I am certainly not saying you are wrong, and your information makes a lot of sense. However, I was NOT there, and am relying on recollections from P-38 pilots who flew them in combat some 75 - 76 years ago. They mention issues with the P-38 that we KNOW were later traced to fuel. None of them mentioned aromatics, just the issues that we now know were caused by wrong jetting from the factory and possibly aromatics. A couple referred to their Allisons as the "Allison Time Bomb." I surmise they had to be early pilots because once the issues were fixed, the Allison gave good service. Since they didn't have that recollection and were ETO pilots, I surmise the issues they described were almost all related to fuel, intake manifolds, and the like in early P-38s. All recalled the cold and bad heaters. Several said their "combat training" was done flying operational missions. I surmise they had little formal combat training.

So, yes, I could be off in left field. But here's the thing. I spent 34 years as an electrical engineer listening in meetings and coming up with a problem statement from listening in meetings, among other tasks. I would then take the problem statement back to the next meeting to be sure I understood what they were trying to say before starting to work on it. Most of the time, after my early days, I was pretty well on target.

In this case, I don't have the luxury of seeing the same P-38 pilots and asking them if my estimate of their issues seems accurate because they are very old guys who rarely come back even a year later. When they DO (if they do), we volunteers don't get most of the questions for the panels. We let the paying public ask the questions.

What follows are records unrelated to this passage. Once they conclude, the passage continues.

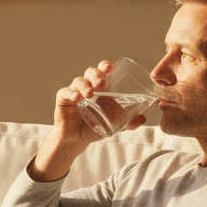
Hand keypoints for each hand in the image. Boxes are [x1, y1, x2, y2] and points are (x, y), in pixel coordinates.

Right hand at [31, 62, 147, 181]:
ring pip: (78, 80)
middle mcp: (87, 86)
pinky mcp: (63, 100)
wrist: (77, 139)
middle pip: (91, 72)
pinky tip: (77, 97)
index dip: (106, 67)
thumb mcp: (114, 125)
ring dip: (85, 84)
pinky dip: (71, 93)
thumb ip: (128, 122)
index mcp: (100, 88)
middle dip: (96, 74)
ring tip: (90, 94)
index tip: (111, 67)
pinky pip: (65, 92)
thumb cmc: (94, 126)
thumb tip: (143, 118)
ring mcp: (74, 91)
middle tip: (101, 83)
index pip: (103, 72)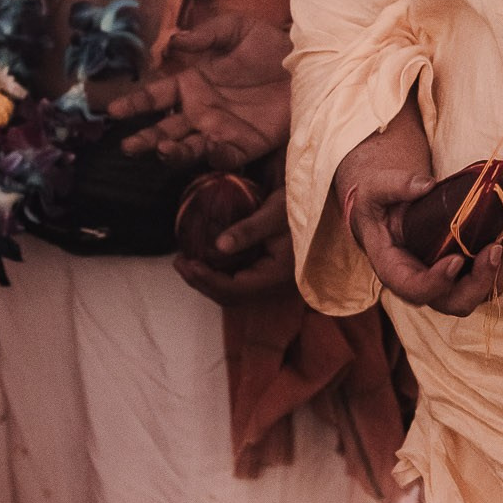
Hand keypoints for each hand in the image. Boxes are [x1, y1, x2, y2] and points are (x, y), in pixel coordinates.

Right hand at [110, 2, 289, 166]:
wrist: (309, 65)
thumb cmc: (270, 46)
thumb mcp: (237, 29)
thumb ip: (207, 35)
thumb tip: (174, 40)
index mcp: (192, 84)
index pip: (155, 96)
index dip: (134, 103)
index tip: (113, 110)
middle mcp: (200, 111)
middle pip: (165, 129)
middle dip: (146, 139)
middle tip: (129, 146)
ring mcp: (221, 130)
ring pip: (189, 148)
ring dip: (173, 152)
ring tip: (161, 150)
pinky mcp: (246, 145)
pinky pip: (225, 157)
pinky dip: (215, 157)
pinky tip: (209, 149)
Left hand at [176, 183, 299, 306]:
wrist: (323, 207)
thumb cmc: (301, 206)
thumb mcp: (274, 212)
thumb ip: (248, 230)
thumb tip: (217, 246)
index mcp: (277, 275)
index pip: (235, 289)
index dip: (207, 279)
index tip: (187, 263)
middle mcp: (273, 285)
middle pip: (230, 296)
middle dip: (201, 282)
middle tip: (179, 262)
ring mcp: (270, 281)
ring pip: (232, 291)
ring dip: (207, 279)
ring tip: (186, 260)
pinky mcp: (266, 273)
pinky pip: (237, 280)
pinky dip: (217, 272)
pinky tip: (204, 256)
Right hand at [346, 153, 502, 317]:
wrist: (389, 208)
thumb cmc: (378, 202)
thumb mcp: (375, 189)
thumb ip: (395, 186)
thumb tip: (426, 185)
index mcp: (395, 270)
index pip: (415, 290)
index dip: (437, 282)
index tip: (456, 260)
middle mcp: (424, 283)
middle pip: (456, 302)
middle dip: (480, 282)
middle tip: (494, 249)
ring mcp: (448, 281)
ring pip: (480, 294)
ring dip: (501, 270)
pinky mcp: (466, 270)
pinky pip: (491, 276)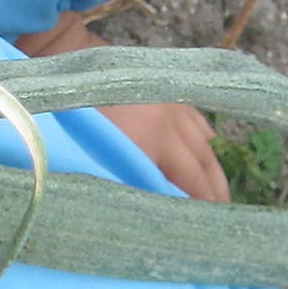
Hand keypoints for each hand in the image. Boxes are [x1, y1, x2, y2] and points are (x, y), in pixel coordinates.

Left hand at [10, 12, 229, 202]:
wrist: (65, 58)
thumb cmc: (70, 114)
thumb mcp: (94, 154)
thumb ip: (126, 180)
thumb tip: (151, 207)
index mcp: (149, 140)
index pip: (185, 185)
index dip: (197, 207)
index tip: (205, 230)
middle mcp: (168, 122)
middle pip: (201, 167)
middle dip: (213, 194)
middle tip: (221, 218)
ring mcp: (171, 104)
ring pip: (204, 144)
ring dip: (213, 169)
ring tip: (219, 193)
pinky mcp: (166, 91)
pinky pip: (196, 119)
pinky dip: (204, 137)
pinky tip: (210, 147)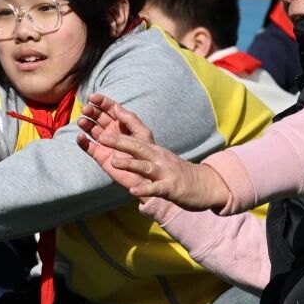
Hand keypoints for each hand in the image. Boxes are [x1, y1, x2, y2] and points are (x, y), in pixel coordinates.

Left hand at [76, 93, 230, 210]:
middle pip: (137, 146)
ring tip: (114, 161)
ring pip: (145, 166)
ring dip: (130, 163)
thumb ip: (134, 140)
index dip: (118, 121)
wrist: (200, 185)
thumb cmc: (171, 168)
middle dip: (119, 141)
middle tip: (102, 137)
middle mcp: (157, 156)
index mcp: (150, 147)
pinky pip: (155, 188)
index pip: (133, 130)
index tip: (105, 114)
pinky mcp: (170, 188)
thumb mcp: (153, 152)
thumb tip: (117, 116)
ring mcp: (164, 171)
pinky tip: (133, 190)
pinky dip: (144, 189)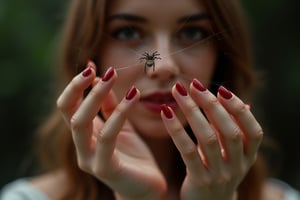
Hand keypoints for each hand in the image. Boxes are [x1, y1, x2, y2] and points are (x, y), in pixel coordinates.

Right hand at [57, 64, 165, 199]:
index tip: (91, 65)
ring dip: (96, 96)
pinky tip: (133, 95)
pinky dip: (119, 113)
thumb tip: (100, 76)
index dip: (75, 85)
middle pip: (69, 113)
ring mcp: (90, 159)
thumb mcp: (121, 125)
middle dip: (79, 88)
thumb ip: (109, 105)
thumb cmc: (133, 155)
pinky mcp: (105, 168)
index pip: (67, 107)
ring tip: (112, 76)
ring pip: (81, 123)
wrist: (146, 187)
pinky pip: (108, 136)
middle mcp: (81, 147)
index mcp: (84, 136)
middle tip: (97, 69)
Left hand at [161, 79, 262, 199]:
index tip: (221, 89)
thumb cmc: (218, 170)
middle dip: (212, 104)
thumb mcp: (230, 153)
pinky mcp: (199, 181)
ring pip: (208, 139)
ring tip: (178, 92)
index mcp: (248, 157)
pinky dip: (177, 130)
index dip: (239, 110)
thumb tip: (244, 103)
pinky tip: (166, 112)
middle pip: (230, 131)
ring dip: (192, 111)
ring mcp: (219, 175)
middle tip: (194, 84)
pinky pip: (187, 151)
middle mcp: (238, 166)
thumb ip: (233, 129)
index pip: (254, 131)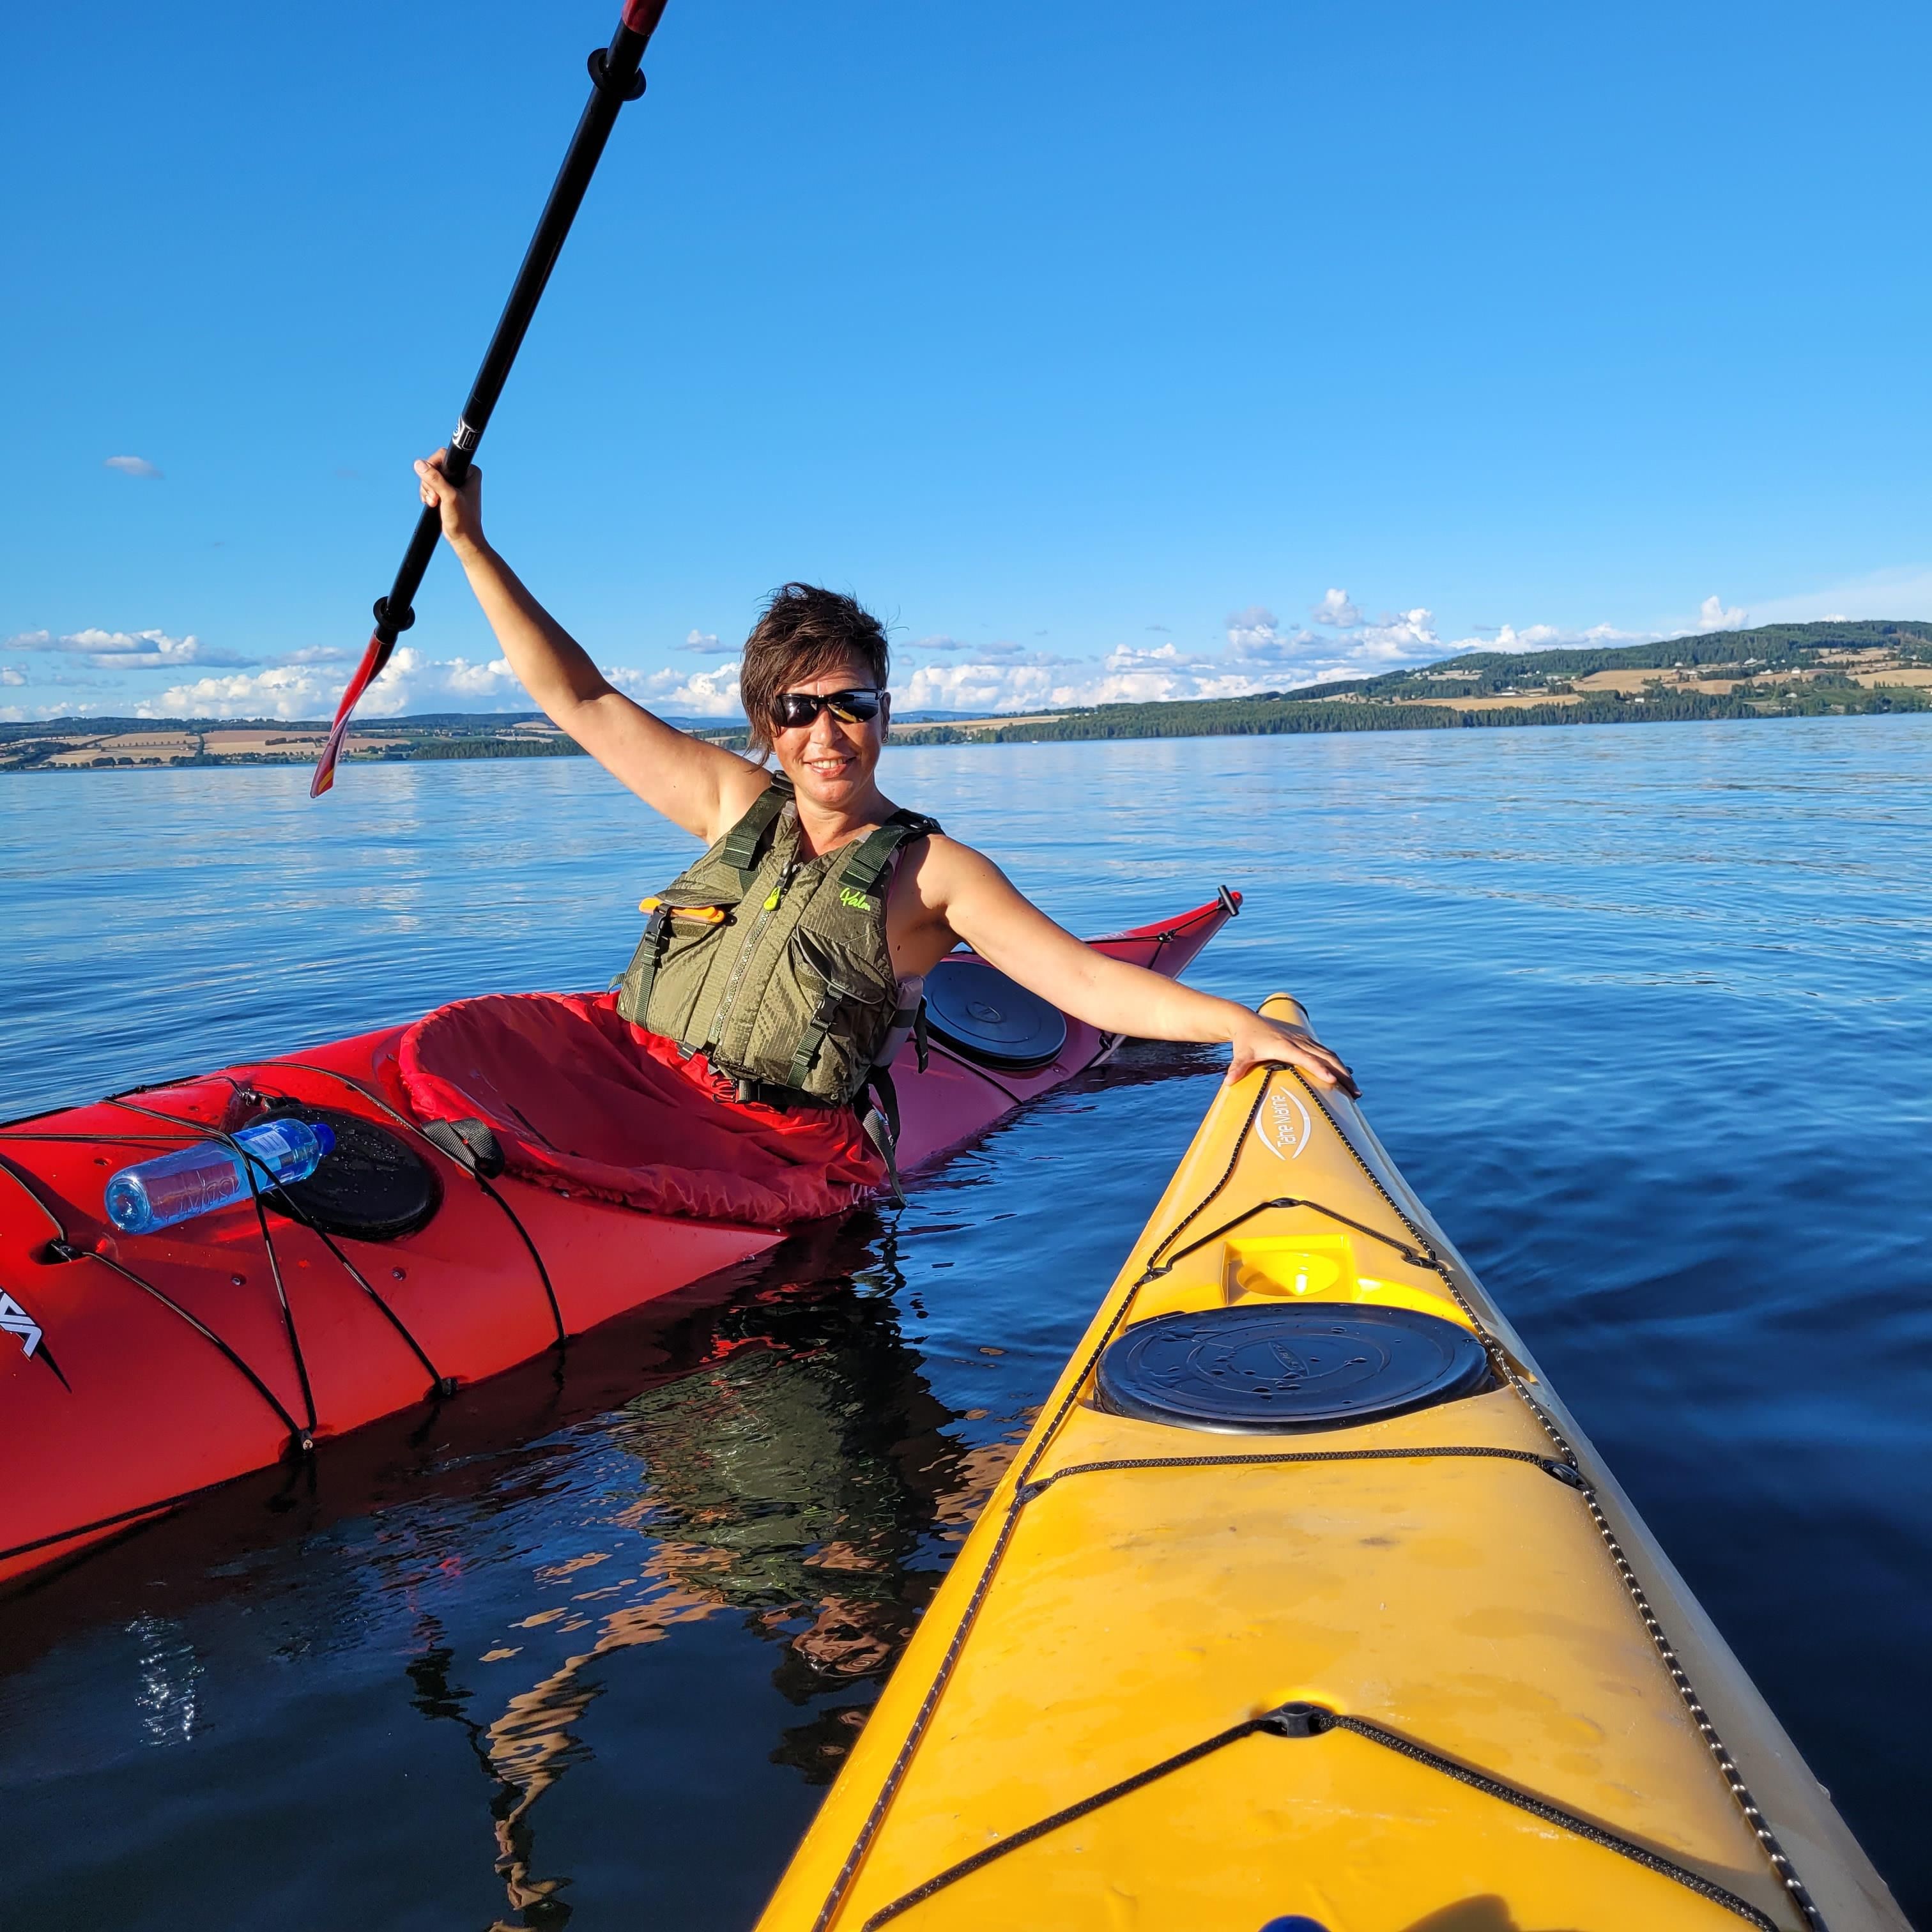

Could I be wrong? Definitely. But the issues they talked about are decently well known, including dive flaps, fuel, coldness in the cockpit, and low limiting Mach number (wasn't called that back then).

So, I cannot go out and ask them specific questions and I don't claim your information is in error, either. I'm trying my best to reconcile both and come up with a likely explanation. Most of technical discussions in here are, for me, kind of like that ... Go look into things when time allows and see if the items discussed seem to meet the realities I can find, knowing full well that an exact problem description in any particular discussion, may or may not EVER surface in ANY reference.

It's sort of like trying to find out the real top speed of, say, an F6F-5 Hellcat. I can find speeds anywhere from 365 to 415 mph and I can find articles by Corky Meyer that say the Corsair and Hellcat would fly side by side at the same power settings. By the way, that has been confirmed by several pilots who fly around with both types these days. What is the real answer? I STILL don't know for sure, but my best guess is somewhere around 380 - 390 mph, with the Corsair having a slightly optimistic airspeed indicator ... but it SHOULD be slightly faster at the top end due to ram air effect that the Hellcat did not have.

With me, these questions are not an exact science due to lack of exact descriptions of issues we talk over in here that are actually covered in references. I hope you understand.

Cheers.

If the top speed of Hellcat is 380 and Corsair is 400, that 20 MPH difference is 5%. If there is really a 10 MPH difference, that's only a 2.5% difference. Individual aircraft of the same type within a squadron might have that much difference. That might be hard to quantify under combat conditions. I really question Corky's claim of a Hellcat airspeed indicator systematically indicating 20 MPH low though. Reason: These planes were constantly used for dead reckoning over the ocean on multiple hour missions. If your airspeed indicator is off 20 MPH, a lot of time you won't make it back to your ship.